Work to complete: In the data that follows, how many lines include the string "their"? Answer with the number alone.

[Records from a collection]

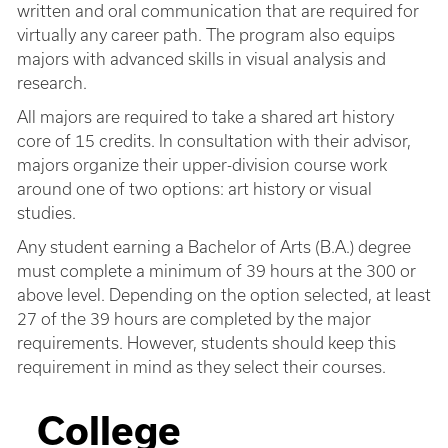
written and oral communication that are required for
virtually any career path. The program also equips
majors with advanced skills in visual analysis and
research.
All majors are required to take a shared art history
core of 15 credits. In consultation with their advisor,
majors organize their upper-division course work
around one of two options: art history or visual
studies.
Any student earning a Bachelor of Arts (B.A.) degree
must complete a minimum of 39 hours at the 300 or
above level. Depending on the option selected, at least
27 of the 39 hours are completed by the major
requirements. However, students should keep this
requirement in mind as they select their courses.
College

--

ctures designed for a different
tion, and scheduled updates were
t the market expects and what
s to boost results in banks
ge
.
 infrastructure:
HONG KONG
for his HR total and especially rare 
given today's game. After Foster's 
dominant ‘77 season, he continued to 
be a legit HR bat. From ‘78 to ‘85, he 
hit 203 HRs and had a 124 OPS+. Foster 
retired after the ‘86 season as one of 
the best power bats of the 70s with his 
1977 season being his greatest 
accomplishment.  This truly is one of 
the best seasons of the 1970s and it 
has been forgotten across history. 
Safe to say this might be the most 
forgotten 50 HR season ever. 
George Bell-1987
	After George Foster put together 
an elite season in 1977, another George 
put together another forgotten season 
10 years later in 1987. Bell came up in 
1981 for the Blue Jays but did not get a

---

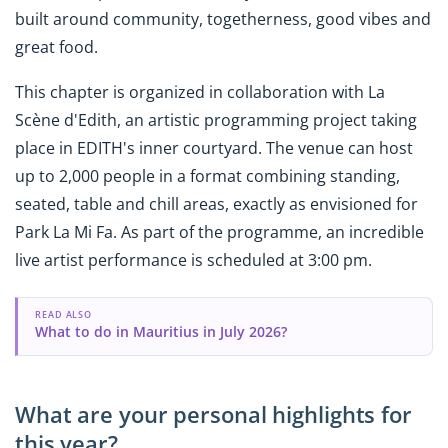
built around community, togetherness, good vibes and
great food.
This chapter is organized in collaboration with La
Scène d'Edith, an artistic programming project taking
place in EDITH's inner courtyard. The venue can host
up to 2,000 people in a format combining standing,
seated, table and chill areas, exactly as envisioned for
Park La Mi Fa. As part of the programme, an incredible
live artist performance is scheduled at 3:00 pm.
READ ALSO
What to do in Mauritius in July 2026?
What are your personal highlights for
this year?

Reply to the task: 3